Era quase palpável o constrangimento entre eles os dois. Maria, dos dois a mais reservada, procurava preencher os silêncios que teimavam em instalar-se entre eles. João, não conseguia deixar de pensar nesse outro, o tal que “nunca se separa dela” que estaria à espera quando voltassem… de vez em quando, uma fúria interior enchia as suas entranhas de maus pensamentos e apetecia-lhe então dar meia volta e deixar de novo a Maria no Cais Velho, que fosse ter com o outro! Mas continha-se a tempo e tentava controlar os seus ciúmes, da melhor maneira que sabia: falando pouco. Muita coisa havia para esclarecer entre eles, tentou concentrar-se nesse pensamento. Não conseguia perceber como de repente Maria e o seu Pai se tinham tornado amigos, sem ele o saber.

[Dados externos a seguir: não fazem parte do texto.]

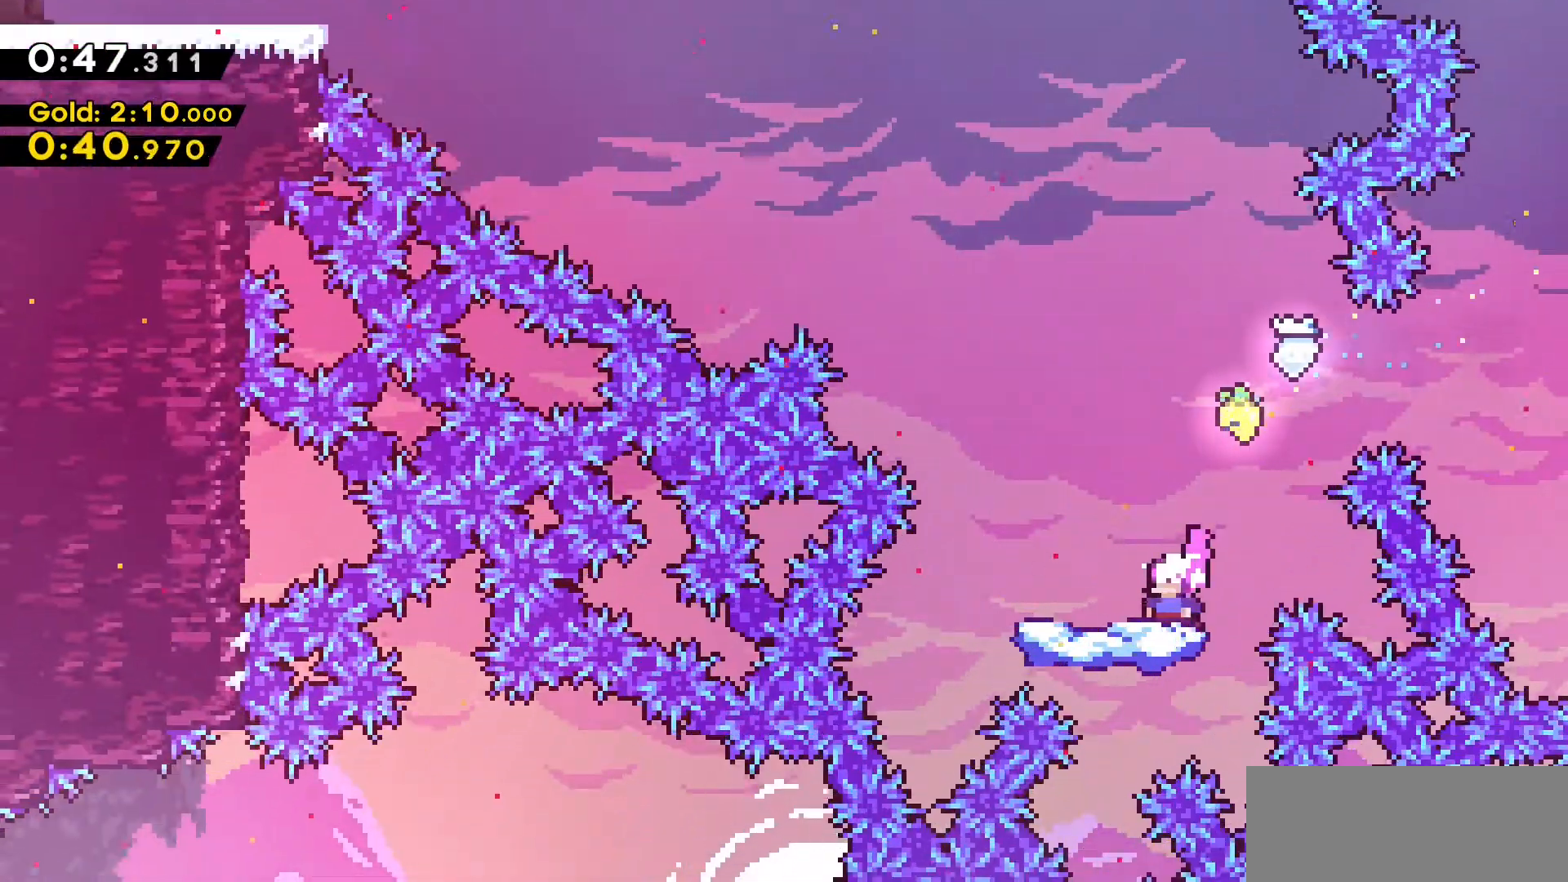
{"keys": ["a", "dash", "jump2"], "events": [[83, "a", "down"], [183, "dash", "down"], [366, "jump2", "down"]]}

E a conversa continuava, aos soluços e gaguejos, promovida pela Maria:
“-Mal posso esperar para ver o Albatroz, o teu Pai só me mostrou o seu desenho… dizia que os primeiros olhos a verem o Albatroz ao vivo, teriam que ser os teus…”
“-Ele disse isso?”
“-Sim, e que eu saiba só o Sr. Cunha o viu, pois foram muitas as vezes que o teu Pai precisou da ajuda dele.”

Chegados à Costa Nova, atracaram o barquinho e foram directos para o Armazém.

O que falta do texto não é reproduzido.